Example 4: A complete workflow 🔗

Here is an example of an (almost complete) workflow using a RTask, it uses rInputs, inputFiles, install (you can add your R script using resource)

The first two tasks are ScalaTask whose aim is to create OpenMOLE variables that will be used in the RTask. task1 creates a file g and task2 creates y, an Array[Double]. We both put them in the RTask using respectively inputFiles and inputs.
Notice that the conversion from the OpenMOLE type (scala) Array[Double] to the R type vector is made directly by the inputs.
The hook stores the file g in your Workspace, and displays the area.
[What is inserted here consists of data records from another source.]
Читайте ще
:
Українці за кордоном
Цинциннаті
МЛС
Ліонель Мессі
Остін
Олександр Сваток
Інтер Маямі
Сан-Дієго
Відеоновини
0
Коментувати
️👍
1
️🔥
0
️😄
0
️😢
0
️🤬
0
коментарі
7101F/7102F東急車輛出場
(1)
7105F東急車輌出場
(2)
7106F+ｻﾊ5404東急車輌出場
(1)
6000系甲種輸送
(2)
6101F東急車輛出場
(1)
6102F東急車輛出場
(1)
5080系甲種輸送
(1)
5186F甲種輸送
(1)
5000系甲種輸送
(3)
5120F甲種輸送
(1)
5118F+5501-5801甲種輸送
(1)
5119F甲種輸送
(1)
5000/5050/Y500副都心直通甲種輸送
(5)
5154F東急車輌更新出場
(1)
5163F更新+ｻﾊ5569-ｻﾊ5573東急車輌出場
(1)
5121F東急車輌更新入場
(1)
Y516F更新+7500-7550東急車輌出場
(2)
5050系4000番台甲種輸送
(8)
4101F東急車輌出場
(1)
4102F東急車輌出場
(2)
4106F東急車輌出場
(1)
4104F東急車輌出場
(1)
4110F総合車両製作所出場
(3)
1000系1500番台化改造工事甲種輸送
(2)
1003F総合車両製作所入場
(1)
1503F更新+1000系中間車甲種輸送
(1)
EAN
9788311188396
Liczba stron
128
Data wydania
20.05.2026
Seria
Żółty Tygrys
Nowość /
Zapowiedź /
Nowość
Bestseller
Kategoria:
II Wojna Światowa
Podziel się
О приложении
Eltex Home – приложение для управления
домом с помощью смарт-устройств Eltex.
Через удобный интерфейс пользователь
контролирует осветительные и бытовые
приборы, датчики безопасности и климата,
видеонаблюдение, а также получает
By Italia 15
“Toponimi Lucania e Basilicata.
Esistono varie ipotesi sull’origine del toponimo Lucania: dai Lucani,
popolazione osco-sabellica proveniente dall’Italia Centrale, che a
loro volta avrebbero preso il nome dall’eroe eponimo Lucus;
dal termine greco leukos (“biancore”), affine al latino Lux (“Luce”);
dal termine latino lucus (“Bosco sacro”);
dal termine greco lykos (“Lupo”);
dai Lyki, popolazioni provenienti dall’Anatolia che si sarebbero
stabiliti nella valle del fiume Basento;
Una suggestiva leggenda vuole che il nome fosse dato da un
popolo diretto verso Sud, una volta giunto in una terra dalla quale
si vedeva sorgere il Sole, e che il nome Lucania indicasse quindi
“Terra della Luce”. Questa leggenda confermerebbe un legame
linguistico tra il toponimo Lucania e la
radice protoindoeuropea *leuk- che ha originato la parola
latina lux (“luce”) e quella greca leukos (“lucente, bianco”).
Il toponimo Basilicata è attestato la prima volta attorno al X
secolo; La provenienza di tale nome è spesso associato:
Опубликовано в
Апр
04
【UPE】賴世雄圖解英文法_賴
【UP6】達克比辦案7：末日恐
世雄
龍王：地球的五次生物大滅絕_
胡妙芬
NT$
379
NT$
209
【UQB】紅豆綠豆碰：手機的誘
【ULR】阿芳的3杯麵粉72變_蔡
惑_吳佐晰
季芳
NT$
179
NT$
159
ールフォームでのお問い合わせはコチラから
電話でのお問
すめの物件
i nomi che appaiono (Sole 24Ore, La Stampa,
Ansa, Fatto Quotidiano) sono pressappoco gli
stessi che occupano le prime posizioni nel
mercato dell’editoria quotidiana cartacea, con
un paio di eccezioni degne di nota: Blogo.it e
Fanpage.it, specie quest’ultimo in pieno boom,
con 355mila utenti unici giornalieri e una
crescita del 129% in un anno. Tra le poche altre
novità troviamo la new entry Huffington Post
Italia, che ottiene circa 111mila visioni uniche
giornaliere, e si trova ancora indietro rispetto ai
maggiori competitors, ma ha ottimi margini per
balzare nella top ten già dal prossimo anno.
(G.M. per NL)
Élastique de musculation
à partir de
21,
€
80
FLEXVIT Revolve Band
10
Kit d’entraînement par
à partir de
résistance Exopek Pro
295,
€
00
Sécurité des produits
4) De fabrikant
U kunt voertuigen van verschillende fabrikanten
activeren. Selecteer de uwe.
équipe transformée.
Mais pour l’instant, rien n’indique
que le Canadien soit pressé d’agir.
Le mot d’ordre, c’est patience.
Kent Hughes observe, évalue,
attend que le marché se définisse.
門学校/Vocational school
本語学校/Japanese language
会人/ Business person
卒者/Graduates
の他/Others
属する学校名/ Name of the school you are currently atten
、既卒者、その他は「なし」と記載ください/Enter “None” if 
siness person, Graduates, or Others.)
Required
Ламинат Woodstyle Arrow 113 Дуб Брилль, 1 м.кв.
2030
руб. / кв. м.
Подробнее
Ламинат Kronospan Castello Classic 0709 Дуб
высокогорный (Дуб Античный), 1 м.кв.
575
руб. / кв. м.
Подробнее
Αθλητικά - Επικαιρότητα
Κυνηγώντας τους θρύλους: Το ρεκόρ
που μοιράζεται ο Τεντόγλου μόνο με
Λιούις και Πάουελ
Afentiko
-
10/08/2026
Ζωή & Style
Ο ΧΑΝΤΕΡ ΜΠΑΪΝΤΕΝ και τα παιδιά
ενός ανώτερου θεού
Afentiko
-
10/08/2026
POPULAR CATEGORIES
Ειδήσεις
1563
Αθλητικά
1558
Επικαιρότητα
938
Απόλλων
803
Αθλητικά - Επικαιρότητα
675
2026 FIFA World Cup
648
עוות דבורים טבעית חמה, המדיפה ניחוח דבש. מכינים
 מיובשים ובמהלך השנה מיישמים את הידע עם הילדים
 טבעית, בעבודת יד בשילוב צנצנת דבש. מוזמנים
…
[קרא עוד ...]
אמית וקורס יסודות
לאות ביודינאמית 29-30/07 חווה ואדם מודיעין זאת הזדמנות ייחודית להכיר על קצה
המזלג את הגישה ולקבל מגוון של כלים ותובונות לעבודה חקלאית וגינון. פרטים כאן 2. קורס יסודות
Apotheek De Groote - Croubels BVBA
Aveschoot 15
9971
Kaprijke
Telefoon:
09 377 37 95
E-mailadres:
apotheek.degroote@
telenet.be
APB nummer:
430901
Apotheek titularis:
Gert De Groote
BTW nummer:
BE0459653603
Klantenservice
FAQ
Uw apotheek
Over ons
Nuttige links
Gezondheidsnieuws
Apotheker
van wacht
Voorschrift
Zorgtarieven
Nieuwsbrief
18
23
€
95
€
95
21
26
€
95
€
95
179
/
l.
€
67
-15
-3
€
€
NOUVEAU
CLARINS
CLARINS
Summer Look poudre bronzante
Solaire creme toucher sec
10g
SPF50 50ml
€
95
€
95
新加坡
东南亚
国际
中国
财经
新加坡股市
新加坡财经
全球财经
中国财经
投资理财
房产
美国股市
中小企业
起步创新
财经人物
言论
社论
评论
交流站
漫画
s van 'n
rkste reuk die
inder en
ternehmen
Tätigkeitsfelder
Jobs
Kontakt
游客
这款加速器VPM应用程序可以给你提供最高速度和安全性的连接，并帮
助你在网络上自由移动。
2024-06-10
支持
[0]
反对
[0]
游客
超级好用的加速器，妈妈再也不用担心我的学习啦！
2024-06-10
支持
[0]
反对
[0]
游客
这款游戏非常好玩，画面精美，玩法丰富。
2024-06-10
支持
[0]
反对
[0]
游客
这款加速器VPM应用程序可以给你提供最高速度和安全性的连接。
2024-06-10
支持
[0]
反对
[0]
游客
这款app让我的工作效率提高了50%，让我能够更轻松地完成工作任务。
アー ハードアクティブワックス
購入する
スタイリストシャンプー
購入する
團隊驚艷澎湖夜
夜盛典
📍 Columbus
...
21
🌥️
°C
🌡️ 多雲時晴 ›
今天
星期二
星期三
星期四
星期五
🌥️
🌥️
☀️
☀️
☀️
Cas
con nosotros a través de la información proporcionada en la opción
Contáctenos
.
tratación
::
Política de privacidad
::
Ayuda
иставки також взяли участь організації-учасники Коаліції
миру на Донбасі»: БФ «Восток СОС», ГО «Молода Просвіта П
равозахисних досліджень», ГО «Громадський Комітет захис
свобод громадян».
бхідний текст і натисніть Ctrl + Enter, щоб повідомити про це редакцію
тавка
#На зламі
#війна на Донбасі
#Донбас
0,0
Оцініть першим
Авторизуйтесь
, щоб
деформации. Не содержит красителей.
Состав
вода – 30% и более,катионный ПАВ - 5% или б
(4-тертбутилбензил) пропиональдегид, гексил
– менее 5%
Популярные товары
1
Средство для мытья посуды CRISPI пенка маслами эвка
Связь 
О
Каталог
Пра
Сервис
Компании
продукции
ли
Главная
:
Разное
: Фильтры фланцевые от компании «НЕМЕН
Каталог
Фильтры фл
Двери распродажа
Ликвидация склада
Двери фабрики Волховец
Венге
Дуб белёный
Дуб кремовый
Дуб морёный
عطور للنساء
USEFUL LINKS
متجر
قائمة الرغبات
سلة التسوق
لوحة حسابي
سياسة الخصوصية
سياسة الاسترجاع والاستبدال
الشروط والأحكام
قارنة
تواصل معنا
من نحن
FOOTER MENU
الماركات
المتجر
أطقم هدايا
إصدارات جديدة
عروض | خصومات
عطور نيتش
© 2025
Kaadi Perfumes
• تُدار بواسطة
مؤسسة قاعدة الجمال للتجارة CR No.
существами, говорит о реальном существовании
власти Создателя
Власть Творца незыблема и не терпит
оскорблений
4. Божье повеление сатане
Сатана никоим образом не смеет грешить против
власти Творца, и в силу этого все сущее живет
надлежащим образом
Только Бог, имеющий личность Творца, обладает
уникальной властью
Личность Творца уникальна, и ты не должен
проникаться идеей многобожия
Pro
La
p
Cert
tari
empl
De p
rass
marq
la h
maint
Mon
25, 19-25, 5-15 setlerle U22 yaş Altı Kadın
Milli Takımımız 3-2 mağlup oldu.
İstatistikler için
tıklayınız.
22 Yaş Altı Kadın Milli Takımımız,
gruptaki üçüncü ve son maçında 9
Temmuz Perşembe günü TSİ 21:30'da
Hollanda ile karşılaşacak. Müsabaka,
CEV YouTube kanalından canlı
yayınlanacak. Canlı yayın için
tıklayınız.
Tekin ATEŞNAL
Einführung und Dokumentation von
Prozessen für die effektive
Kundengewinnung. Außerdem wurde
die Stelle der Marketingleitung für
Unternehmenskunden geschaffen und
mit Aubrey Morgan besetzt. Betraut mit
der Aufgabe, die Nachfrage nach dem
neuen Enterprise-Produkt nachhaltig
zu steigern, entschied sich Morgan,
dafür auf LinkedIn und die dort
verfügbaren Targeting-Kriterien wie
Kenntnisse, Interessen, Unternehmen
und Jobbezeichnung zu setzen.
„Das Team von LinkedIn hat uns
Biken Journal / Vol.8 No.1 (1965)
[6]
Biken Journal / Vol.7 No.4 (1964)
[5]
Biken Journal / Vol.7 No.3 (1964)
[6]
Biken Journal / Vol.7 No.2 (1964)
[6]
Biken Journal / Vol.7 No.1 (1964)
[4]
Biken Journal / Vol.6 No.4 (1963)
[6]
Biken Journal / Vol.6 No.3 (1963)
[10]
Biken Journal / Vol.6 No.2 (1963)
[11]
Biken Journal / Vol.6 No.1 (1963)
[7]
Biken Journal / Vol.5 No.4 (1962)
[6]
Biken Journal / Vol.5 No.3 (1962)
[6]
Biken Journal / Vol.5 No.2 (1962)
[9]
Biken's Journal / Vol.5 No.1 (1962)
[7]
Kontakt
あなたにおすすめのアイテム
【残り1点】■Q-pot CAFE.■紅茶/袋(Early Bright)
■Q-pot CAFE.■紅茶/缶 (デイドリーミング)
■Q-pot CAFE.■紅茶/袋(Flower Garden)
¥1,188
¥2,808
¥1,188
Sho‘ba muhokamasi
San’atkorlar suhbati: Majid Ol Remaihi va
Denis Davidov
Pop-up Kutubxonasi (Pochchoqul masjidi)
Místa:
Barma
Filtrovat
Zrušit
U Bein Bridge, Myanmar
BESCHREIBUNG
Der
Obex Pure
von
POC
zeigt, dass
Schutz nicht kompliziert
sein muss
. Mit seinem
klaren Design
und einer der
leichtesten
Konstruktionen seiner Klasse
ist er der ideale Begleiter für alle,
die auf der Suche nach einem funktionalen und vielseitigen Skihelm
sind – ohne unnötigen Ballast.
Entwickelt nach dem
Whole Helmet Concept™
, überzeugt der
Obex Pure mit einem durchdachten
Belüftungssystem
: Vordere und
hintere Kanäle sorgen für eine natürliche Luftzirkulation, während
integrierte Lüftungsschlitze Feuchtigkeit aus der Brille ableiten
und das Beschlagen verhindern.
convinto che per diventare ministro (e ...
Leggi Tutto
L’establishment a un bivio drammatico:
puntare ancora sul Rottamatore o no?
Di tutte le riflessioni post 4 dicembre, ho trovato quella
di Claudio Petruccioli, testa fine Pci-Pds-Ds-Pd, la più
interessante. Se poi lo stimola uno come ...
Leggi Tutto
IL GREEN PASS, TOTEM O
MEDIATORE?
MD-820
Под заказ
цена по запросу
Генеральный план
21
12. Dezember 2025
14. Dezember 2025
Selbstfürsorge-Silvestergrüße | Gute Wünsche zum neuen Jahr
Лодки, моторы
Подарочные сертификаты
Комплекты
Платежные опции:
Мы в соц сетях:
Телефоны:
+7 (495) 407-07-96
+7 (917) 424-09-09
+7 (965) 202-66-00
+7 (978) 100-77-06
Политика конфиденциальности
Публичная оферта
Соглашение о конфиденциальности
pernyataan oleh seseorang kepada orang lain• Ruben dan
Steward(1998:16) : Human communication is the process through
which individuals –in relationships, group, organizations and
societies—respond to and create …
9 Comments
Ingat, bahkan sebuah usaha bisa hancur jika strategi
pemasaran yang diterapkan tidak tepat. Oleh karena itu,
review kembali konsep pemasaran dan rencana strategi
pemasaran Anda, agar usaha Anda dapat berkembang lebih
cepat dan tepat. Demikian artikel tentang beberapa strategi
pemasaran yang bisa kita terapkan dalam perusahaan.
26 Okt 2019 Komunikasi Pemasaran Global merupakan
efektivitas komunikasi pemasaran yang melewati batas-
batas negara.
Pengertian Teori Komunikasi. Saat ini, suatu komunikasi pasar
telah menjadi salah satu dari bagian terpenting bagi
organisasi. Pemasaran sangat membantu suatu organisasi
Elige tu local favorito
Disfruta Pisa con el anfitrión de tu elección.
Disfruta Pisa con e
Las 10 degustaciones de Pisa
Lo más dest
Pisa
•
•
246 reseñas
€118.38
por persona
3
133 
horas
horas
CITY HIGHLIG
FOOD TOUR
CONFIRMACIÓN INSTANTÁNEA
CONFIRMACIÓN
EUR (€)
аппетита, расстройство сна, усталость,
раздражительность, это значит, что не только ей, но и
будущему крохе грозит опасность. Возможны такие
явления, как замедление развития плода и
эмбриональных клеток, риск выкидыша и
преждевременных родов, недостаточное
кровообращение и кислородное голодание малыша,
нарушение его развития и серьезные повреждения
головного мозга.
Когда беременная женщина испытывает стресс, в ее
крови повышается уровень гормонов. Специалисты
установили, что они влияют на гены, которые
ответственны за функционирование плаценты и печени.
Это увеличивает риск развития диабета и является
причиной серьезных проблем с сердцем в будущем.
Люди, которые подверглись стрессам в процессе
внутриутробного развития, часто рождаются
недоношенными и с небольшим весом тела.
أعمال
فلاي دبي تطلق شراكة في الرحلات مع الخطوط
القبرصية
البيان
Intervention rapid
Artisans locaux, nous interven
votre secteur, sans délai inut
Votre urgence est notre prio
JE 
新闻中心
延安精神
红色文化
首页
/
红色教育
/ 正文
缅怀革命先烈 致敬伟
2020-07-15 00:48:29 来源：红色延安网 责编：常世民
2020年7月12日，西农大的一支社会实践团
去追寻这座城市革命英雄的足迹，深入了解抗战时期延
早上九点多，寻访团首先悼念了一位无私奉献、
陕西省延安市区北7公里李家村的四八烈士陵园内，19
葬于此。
//////  Create a file for the RTask

val n = Val[Int]
val g = Val[File]

val task1 =
  ScalaTask("""
   import org.apache.commons.math3.distribution._
   import scala.util.Random

   val dist_Unif = new UniformRealDistribution()
   val dist1=  List.fill(n)(dist_Unif.sample()).mkString(" ")

   val g = newFile()
   g.content = dist1
   """) set (
     inputs += n ,
     n := 10 ,
     outputs += (g, n)
   )


   //////  Create a variable for the Rtask
   val y =  Val[Array[Double]]

   val task2 =
     ScalaTask("""
       import org.apache.commons.math3.distribution._
       val dist_Unif = new UniformRealDistribution()
       val y =  List.fill(n)(dist_Unif.sample()).toArray
     """) set (
        inputs += (n,g),
        outputs += (y,n,g)
     )

//////////////////////////

val res =  Val[Double]

val rTask =
  RTask("""
    library(GeoRange)

    # Read the file created by the first scala task
    temp1=read.table("fileForR", sep="")
    x=as.vector(temp1,mode = "numeric")

    # y is the variable created in the second task

    # requiered for the function CHullArea
    liste = chull(x,y)
    hull <- cbind(x,y) [liste,]

    #require GeoRange
    area=CHullArea(hull[,1],hull[,2])

    """,
    install = Seq("apt update", "apt install -y libgdal-dev libproj-dev"),
    libraries = Seq("GeoRange")
    ) set(
      inputs += n ,
      inputs += g mapped "fileForR",
      inputs += y.mapped,
      outputs += res mapped "area",
      outputs += (g,n)
    )


val h1 = CopyFileHook(g, workDirectory / "random_points.txt")

(task1 -- task2 -- rTask ) hook (h1,ToStringHook(res,n) )

Remarks about this workflow 🔗

Here is an example of the workflow which avoids passing all the arguments in inputs/outputs, when you don't need them in the intermediary task. It uses slot and capsule.

val a = Val[Int]
val b = Val[Int]
val j = Val[Int]
val res = Val[Int]

val task1 =
  ScalaTask("""
    val b = a+1
  """) set (
    inputs += a ,
    a := 10 ,
    outputs += (b,a)
  )


val task2 =
  ScalaTask("""
    val j = b + 2
  """) set (
    inputs += b,
    outputs += (j)
  )


val task3 =
  ScalaTask("""
    val res = b + a + j
  """) set (
    inputs += (a, b, j),
    outputs += res
  )


val objSlot = Slot(task3)  // we create a slot over the task3
val task1Capsule = Capsule(task1)


((task1Capsule --  objSlot) & (task1Capsule -- task2 -- objSlot)) hook ToStringHook()
 

Notice that a is not an output of the task2, and if you try a classical chain task1 -- task2 -- task3, OpenMOLE will inform you that:

Input (a: Int) is missing when reaching the slot270273838:task3-1057250483.